Phillip took dives around three different oil rigs located eight miles off the shore of Long Beach, California, named 'Eureka', 'Ellen' and 'Elly'.

The underwater adventurer said: “What you see in the photos are giant steel beams, a lattice of struts from which the oil rig is built.

"Below the surface of the ocean, these beams are covered with life, invertebrates of many kinds that attach to the beams and grow.”

Another image shows a friendly sea lion as it gets up close and personal with the camera.

Phillip said: “Californian sea lions often haul out onto the beam above water to rest and can be found swimming among the underwater beams foraging for food or playing with scuba divers.”

The 52-year-old is no stranger to the ocean and has travelled throughout the world photographing life underwater from Alaska and Antarctica to the Galapagos and Central and South America.

He said: “I suppose for some people it might be disorienting. Huge metal struts are seen in all directions: up, down, left, right.

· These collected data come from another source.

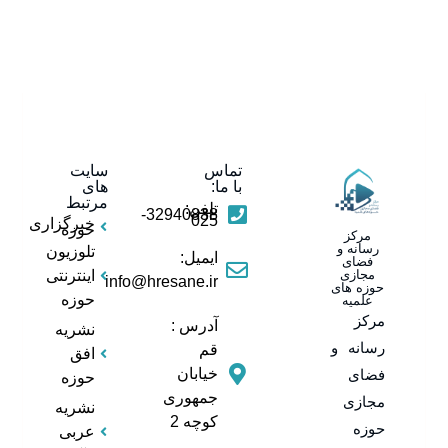
تماس
سایت
با ما:
های
مرتبط
تلفن:
32940838-
025
خبرگزاری
حوزه
مرکز
رسانه و
تلوزیون
ایمیل:
فضای
مجازی
اینترنتی
info@hresane.ir
حوزه های
حوزه
علمیه
مرکز
آدرس :
نشریه
رسانه و
قم
افق
خیابان
فضای
حوزه
جمهوری
مجازی
نشریه
کوچه 2
حوزه
عربی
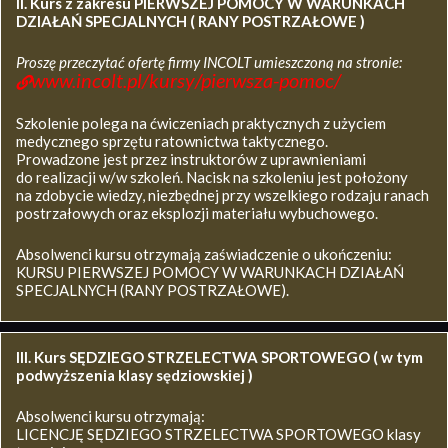
II. Kurs z zakresu
PIERWSZEJ POMOCY W WARUNKACH
DZIAŁAŃ SPECJALNYCH ( RANY POSTRZAŁOWE )
Proszę przeczytać ofertę firmy INCOLT umieszczoną na stronie:
www.incolt.pl/kursy/pierwsza-pomoc/
Szkolenie polega na ćwiczeniach praktycznych z użyciem
medycznego sprzętu ratownictwa taktycznego.
Prowadzone jest przez instruktorów z uprawnieniami
do realizacji w/w szkoleń. Nacisk na szkoleniu jest położony
na zdobycie wiedzy, niezbędnej przy wszelkiego rodzaju ranach
postrzałowych oraz eksplozji materiału wybuchowego.
Absolwenci kursu otrzymają zaświadczenie o ukończeniu:
KURSU PIERWSZEJ POMOCY W WARUNKACH DZIAŁAŃ
SPECJALNYCH (RANY POSTRZAŁOWE).
III. Kurs SĘDZIEGO STRZELECTWA SPORTOWEGO ( w tym
podwyższenia klasy sędziowskiej )
Absolwenci kursu otrzymają:
LICENCJĘ SĘDZIEGO STRZELECTWA SPORTOWEGO klasy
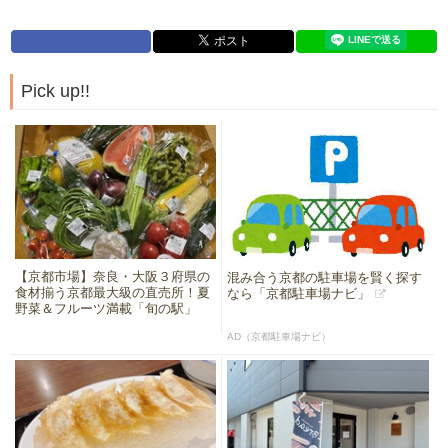
Pick up!!
【京都市場】奈良・大阪３府県の
混み合う京都の駐車場を賢く探す
食材揃う京都最大級の直売所！夏
なら「京都駐車場ナビ」
野菜＆フルーツ満載「旬の駅」
AD（京都駐車場ナビ）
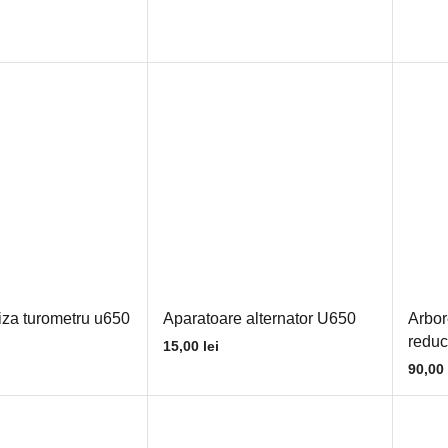
iza turometru u650
Aparatoare alternator U650
Arbor
reduc
15,00
lei
90,00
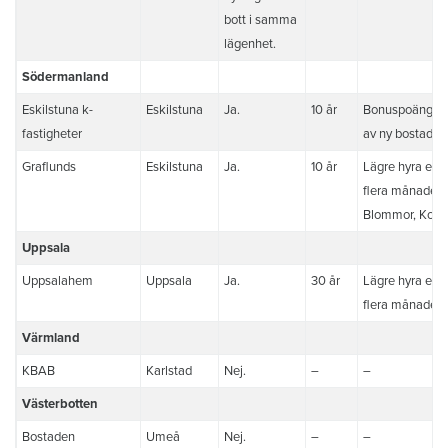
bott i samma
lägenhet.
Södermanland
Eskilstuna k-
Eskilstuna
Ja.
10 år
Bonuspoäng vi
fastigheter
av ny bostad
Graflunds
Eskilstuna
Ja.
10 år
Lägre hyra en e
flera månader,
Blommor, Konf
Uppsala
Uppsalahem
Uppsala
Ja.
30 år
Lägre hyra en e
flera månader
Värmland
KBAB
Karlstad
Nej.
–
–
Västerbotten
Bostaden
Umeå
Nej.
–
–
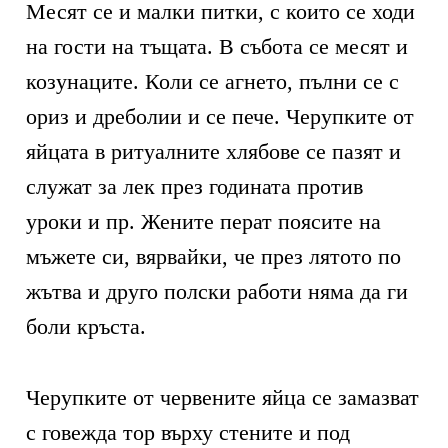
Месят се и малки питки, с които се ходи
на гости на тъщата. В събота се месят и
козунаците. Коли се агнето, пълни се с
ориз и дреболии и се пече. Черупките от
яйцата в ритуалните хлябове се пазят и
служат за лек през годината против
уроки и пр. Жените перат поясите на
мъжете си, вярвайки, че през лятото по
жътва и друго полски работи няма да ги
боли кръста.
Черупките от червените яйца се замазват
с говежда тор върху стените и под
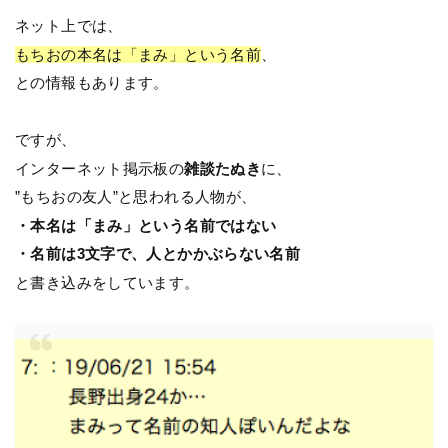
ネット上では、
もちおの本名は「まみ」という名前
、
との情報もあります。
ですが、
インターネット掲示板の
雑談たぬき
に、
­”もちおの友人”と思われる人物が、
・本名は「まみ」という名前ではない
・名前は3文字で、人とかかぶらない名前
と書き込みをしています。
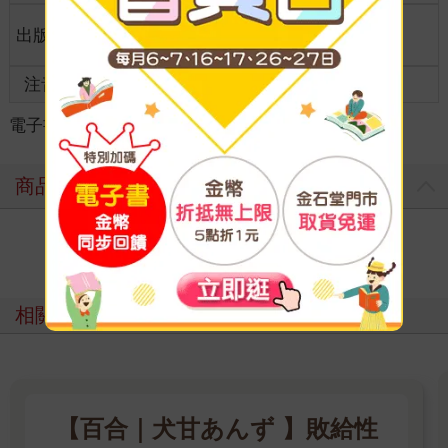
適讀年
出版地
台灣
全齡適讀
齡
注音
級別
電子書
＞
輕小說
＞
華文作品
＞
靈異/推理
商品評價
寫評價
相關主題
【百合｜犬甘あんず 】敗給性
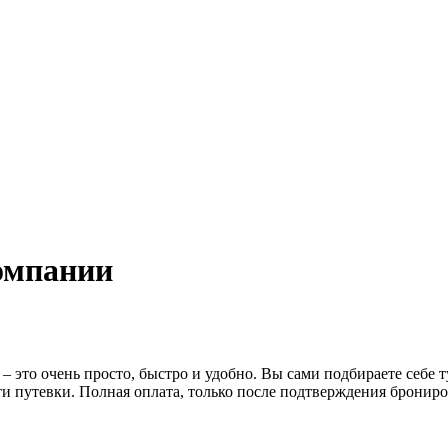
омпании
– это очень просто, быстро и удобно. Вы сами подбираете себе 
путевки. Полная оплата, только после подтверждения бронирован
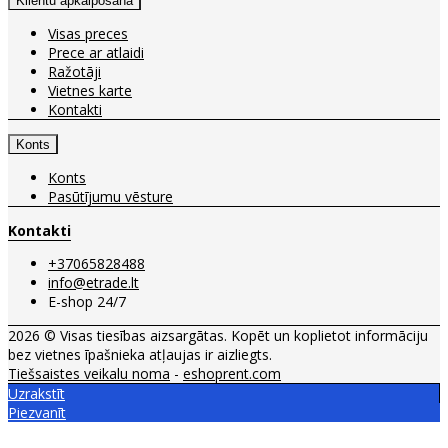
Klientu apkalpošana
Visas preces
Prece ar atlaidi
Ražotāji
Vietnes karte
Kontakti
Konts
Konts
Pasūtījumu vēsture
Kontakti
+37065828488
info@etrade.lt
E-shop 24/7
2026 © Visas tiesības aizsargātas. Kopēt un koplietot informāciju
bez vietnes īpašnieka atļaujas ir aizliegts.
Tiešsaistes veikalu noma
-
eshoprent.com
Uzrakstīt
Piezvanīt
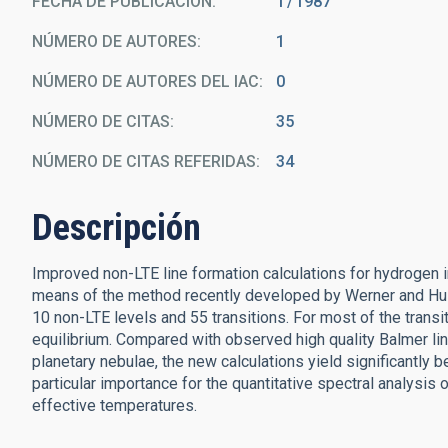
FECHA DE PUBLICACIÓN:
1
1987
NÚMERO DE AUTORES
1
NÚMERO DE AUTORES DEL IAC
0
NÚMERO DE CITAS
35
NÚMERO DE CITAS REFERIDAS
34
Descripción
Improved non-LTE line formation calculations for hydrogen i
means of the method recently developed by Werner and Hu
10 non-LTE levels and 55 transitions. For most of the transit
equilibrium. Compared with observed high quality Balmer lin
planetary nebulae, the new calculations yield significantly
particular importance for the quantitative spectral analysis 
effective temperatures.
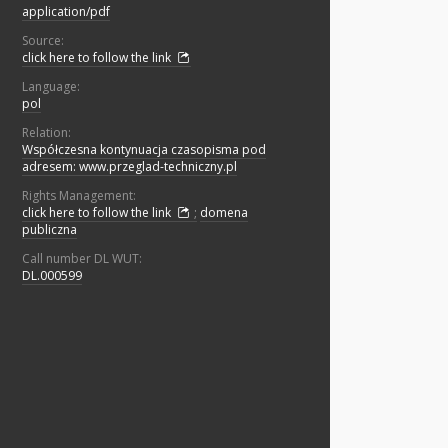
application/pdf
Source:
click here to follow the link
Language:
pol
Relation:
Współczesna kontynuacja czasopisma pod
adresem: www.przeglad-techniczny.pl
Rights Management:
click here to follow the link
;
domena
publiczna
Call number DL WUT:
DL.000599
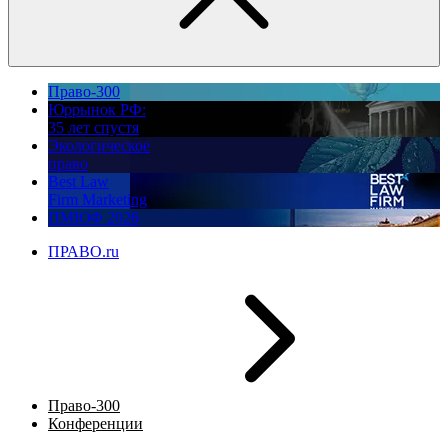
Право-300
Юррынок РФ:
35 лет спустя
Экологическое
право
Best Law
Firm Marketing
ПМЮФ 2026
ПРАВО.ru
Право-300
Конференции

"But the beams are covered with life. Invertebrates like mollusks, starfish, crabs, and millions of colourful small anemones.

“After I got familiar with how the oil rig beams are situated underwater, I was able to relax, hang out and watch the passing fish and sea lions, and shoot photos of the invertebrate life on the rig’s beam.

"It was a lot of fun and I will definitely return to do it again.”